Teks yang Disediakan
■ ■ ■ ■ ■ ■ ■

Advertisement
Advertisement
Advertisement
Advertisement

Sejarah Kampung Malaumkarta, Warisan Trikora yang Kini Jadi Permata di Bumi Cenderawasih

Antara , Jurnalis-Selasa, 13 Juni 2023 |04:45 WIB
Sejarah Kampung Malaumkarta, Warisan Trikora yang Kini Jadi Permata di Bumi Cenderawasih
Kampung Wisata Malaumkarta, Papua Barat (Foto: kemenparekraf.go.id)
A
A
A

INDONESIA memproklamirkan kemerdekaannya pada 17 Agustus 1945. Namun, momen tak serta merta langsung mengantarkan Indonesia menjelma sebagai negara yang merdeka seutuhnya.

Ya, berbagai problematika muncul, seperti sengketa wilayah kedaulatan yang tidak secara otomatis rampung begitu saja setelah Bung Karno memproklamirkan kemerdekaan Indonesia.

Indonesia saat itu tidak tinggal diam dengan melakukan berbagai upaya dalam memperjuangkan keutuhan kemerdekaannya.

Salah satunya adalah dengan terlaksananya Operasi Trikora (Tri Komando Rakyat) sebagai upaya pembebasan Irian Barat (Sekarang Papua Barat dan Papua Barat Daya) dari Belanda yang menjadi kenangan sejumlah masyarakat setempat yang waktu itu menjadi saksi.

Malaumkarta

(Foto: ANTARA/Sean Filo Muhamad)

Salah satunya adalah Tokoh Masyarakat Hukum Adat Suku Moi, Benyamin Kalami (65), yang menjadi salah seorang saksi bagaimana situasi Irian Barat ketika Operasi Trikora berlangsung di wilayahnya.

Namun siapa sangka, dari peristiwa tersebut juga melahirkan sebuah kampung yang kini menjadi permata nan indah di Papua Barat Daya, seusai Operasi Trikora. Kampung tersebut dikenal sebagai Kampung Malaumkarta.

Malaumkarta merupakan nama sebuah kampung yang terletak di Distrik Makbon, Kabupaten Sorong, Papua Barat Daya, yang memiliki jumlah penduduk sekitar 300 jiwa pada 2018.

Sejarah Kampung Malaumkarta

Benyamin Kalami, yang akrab dipanggil Bapak Beka, menjelaskan, berdirinya Kampung Malaumkarta diinisiasi oleh prajurit Kodam V/Brawijaya yang membuat sebuah kampung pengungsian dari sejumlah dusun yang ada di sekitar wilayah Kampung Malaumkarta yang pada saat itu belum dibentuk.

"Awalnya, daerah yang dibuat ini (merujuk kepada Kampung Malaumkarta) namanya Kampung Brawijaya, Distrik Makbon," ujarnya saat di Kampung Malaumkarta, Distrik Makbon, Kabupaten Sorong, Papua Barat Daya, seperti dikutip dari laman ANTARA.

■ ■ ■ ■ ■ ■ ■

[Catatan kumpulan data]
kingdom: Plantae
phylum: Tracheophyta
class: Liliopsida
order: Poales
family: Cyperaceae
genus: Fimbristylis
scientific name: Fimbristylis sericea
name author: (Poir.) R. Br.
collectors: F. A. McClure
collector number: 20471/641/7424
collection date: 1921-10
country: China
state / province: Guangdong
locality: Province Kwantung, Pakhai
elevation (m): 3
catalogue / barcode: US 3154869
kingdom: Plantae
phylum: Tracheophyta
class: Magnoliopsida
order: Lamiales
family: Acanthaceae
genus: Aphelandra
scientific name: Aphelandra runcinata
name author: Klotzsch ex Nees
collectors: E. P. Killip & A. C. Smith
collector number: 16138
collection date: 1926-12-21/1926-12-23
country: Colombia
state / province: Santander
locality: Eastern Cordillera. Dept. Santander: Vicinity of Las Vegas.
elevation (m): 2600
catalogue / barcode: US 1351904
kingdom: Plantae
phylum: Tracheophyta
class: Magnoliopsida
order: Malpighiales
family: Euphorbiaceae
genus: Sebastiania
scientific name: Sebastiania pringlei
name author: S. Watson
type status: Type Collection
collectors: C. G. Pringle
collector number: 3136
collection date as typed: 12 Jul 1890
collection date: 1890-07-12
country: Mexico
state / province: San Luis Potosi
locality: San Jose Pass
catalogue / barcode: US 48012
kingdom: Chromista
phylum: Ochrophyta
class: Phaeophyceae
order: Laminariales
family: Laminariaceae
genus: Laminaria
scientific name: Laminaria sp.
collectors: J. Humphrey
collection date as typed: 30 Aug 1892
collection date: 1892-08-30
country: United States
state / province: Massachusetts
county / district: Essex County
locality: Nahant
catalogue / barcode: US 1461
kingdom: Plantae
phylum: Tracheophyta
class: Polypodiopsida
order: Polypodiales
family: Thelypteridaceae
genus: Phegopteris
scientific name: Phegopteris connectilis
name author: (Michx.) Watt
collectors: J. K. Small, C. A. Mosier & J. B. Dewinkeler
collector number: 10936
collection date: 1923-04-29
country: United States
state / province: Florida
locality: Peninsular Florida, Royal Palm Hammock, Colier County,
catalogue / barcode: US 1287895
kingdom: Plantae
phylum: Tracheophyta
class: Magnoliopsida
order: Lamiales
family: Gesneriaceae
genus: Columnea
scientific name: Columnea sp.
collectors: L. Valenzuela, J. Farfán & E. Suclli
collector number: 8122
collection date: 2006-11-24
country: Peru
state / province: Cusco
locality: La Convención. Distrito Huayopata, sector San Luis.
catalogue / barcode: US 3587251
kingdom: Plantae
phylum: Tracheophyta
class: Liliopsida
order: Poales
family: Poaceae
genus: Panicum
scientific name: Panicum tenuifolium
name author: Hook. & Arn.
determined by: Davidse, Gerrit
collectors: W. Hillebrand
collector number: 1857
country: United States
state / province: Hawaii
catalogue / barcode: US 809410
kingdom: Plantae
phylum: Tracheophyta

■ ■ ■ ■ ■ ■ ■

Kerjakan Tugas Berikut
a - Jawablah pertanyaan berikut berdasarkan teks tentang Kampung Malaumkarta.
(i) Berapa jumlah penduduk Kampung Malaumkarta pada 2018?
(ii) Dengan nama apa Benyamin Kalami akrab dipanggil?
(iii) Apa nama awal daerah yang kini dikenal sebagai Kampung Malaumkarta?
b - Salinlah dengan persis seluruh bagian teks tentang Kampung Malaumkarta, mulai dari "INDONESIA memproklamirkan kemerdekaannya" terus ke bawah hingga "yang merdeka seutuhnya.".

Jawaban Setiap Tugas
a -
(i) Sekitar 300 jiwa.
(ii) Bapak Beka.
(iii) Kampung Brawijaya.

b -
INDONESIA memproklamirkan kemerdekaannya pada 17 Agustus 1945. Namun, momen tak serta merta langsung mengantarkan Indonesia menjelma sebagai negara yang merdeka seutuhnya.